People in the military establishment said that the Prime Minister was informed of the situation in Ladakh. There were no official comments or details available about the meeting.
Official sources said the NSA Doval has been closely monitoring developments in the situation throughout LAC in Ladakh, as well as in northern Sikkim and Uttarakhand.
“China’s strategy to exert military pressure on India will not work. We want to restore the status quo throughout LAC,” said an official on condition of anonymity.
At the meeting, senior military officials are known to have briefed Modi on the implementation of key infrastructure projects throughout LAC, the de facto border with China.
Official sources said India will not halt infrastructure development projects in strategic areas along the nearly 3,500 km Sino-Indian border, despite China’s well-coordinated efforts to stop them by trying to vitiate the situation in areas like the east of Ladakh.
The defense minister is known to have already communicated to top military officials that there was no need to review the implementation of any of the key projects across LAC in Ladakh, Sikkim, Uttarakhand or Arunachal Pradesh.
In light of the nearly 20-day standoff between the two sides, the Indian military has significantly increased its presence in sensitive border areas in northern Sikkim, Uttarakhand and Arunachal Pradesh, in addition to Ladakh, to send a message that India will not wither. under no aggressive military stance by China, the sources said.
The Chinese side has been particularly upset with India, which places a key highway in the finger area of the Pangong Tso Lake region, as well as another highway connecting the Darbuk-Shayok-Daulat Beg Oldie highway in the Galwan Valley. .
The situation in eastern Ladakh deteriorated after around 250 Chinese and Indian soldiers clashed violently on the night of May 5, which lasted until the next day before the two sides agreed to “withdraw” after a meeting at the level of local commanders.
More than 100 Indian and Chinese soldiers were wounded in the violence. The trigger for the incident was China’s strong objection to the highway India is tracing in the Finger area at Pangong Tso Lake.
The incident at Pangong Tso was followed by a similar incident at North Sikkim on May 9.
Since then, the Chinese military has increased its strength in Pangong Tso Lake, Galwan Valley, Demchok, and Daulat Beg Oldi, and has resorted to “aggressive patrol” in these areas.

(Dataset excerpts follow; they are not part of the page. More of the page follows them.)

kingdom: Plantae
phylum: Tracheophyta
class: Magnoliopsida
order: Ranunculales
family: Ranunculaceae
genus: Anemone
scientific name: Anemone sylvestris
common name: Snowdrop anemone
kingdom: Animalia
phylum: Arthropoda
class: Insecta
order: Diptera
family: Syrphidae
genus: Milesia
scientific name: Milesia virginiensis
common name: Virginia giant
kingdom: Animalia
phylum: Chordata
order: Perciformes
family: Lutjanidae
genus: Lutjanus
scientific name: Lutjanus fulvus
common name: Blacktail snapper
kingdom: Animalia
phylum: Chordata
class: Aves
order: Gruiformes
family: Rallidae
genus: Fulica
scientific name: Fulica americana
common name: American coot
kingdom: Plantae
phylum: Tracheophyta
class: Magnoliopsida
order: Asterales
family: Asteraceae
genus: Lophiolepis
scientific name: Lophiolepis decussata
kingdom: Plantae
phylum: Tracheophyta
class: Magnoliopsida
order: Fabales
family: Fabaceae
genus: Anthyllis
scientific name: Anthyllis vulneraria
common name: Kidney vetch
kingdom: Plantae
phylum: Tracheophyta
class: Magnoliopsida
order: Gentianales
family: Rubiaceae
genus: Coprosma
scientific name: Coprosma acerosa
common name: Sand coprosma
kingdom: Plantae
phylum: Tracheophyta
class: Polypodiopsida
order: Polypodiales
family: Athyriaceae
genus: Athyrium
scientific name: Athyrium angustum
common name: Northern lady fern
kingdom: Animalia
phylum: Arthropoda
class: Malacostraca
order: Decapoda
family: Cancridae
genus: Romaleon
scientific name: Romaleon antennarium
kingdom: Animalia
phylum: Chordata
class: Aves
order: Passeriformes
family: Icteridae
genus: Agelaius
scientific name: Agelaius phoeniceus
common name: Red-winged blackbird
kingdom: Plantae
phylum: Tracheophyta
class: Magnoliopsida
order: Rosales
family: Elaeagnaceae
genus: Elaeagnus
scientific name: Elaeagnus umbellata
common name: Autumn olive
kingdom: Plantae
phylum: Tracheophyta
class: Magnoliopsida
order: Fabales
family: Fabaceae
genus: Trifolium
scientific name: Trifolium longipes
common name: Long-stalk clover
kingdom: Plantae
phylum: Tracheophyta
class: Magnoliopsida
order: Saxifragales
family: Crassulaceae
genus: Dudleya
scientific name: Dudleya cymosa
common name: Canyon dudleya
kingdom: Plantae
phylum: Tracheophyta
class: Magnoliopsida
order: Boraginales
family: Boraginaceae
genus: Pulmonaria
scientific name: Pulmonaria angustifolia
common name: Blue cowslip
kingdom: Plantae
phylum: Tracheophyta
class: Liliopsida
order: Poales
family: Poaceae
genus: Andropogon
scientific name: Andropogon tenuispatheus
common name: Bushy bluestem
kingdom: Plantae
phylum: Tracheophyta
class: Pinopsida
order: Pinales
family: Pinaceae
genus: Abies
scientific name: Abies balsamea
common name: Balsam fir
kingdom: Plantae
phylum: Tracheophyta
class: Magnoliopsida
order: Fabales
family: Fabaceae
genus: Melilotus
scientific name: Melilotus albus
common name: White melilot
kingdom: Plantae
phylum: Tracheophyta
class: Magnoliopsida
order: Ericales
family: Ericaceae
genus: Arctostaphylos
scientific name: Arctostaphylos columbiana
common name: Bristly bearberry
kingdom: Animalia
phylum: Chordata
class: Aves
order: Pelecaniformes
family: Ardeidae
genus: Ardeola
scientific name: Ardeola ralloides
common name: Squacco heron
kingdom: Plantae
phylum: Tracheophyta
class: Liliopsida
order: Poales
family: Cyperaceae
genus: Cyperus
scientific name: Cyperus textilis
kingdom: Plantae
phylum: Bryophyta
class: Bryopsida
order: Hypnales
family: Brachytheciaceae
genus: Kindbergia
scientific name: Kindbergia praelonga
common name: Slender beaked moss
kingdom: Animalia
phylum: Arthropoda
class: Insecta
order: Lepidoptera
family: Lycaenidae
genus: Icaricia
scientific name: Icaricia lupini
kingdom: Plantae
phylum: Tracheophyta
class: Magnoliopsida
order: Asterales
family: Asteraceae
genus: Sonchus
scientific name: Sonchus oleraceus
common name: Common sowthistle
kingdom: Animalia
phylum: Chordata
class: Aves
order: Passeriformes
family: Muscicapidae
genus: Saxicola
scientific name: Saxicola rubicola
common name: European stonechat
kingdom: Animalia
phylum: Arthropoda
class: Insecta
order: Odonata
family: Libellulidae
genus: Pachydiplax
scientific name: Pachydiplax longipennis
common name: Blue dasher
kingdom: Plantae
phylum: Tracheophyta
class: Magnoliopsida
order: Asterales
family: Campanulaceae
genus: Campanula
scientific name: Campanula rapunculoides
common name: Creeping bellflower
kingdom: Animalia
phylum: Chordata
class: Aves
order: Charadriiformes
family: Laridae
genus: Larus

The Indian army is also carrying out a similar exercise in the region, the sources said.
Last week, India said that the Chinese military was hampering the normal patrolling of its troops, saying that India has always taken a very responsible approach to border management.
At a press conference, Foreign Ministry spokesman Anurag Srivastava also strongly contested China’s claim that the tension was triggered by the invasion of Indian forces on the Chinese side.
India’s response came two days after China accused the Indian Army of invading its territory, claiming it was an “attempt to unilaterally change the state” of LAC in Sikkim and Ladakh.
On May 5, Indian and Chinese army personnel dealt with iron rods, sticks, and even resorted to throwing stones in the Pangong Tso Lake area where soldiers on both sides suffered injuries.
In a separate incident, about 150 Indian and Chinese military clashed near Naku La Pass in the Sikkim sector on May 9. At least 10 soldiers on both sides suffered injuries.
Troops from India and China clashed in a 73-day standoff at the Doklam crossing in 2017, even raising fears of a war between the two nuclear-armed neighbors.
At the meeting with the Prime Minister, the sources said, General Rawat briefed him on the implementation of the recommendations of Lieutenant General (Retired) Shekatkar’s committee for military modernization.
The government has accepted almost all of the panel’s recommendations, including ways to strengthen border infrastructure.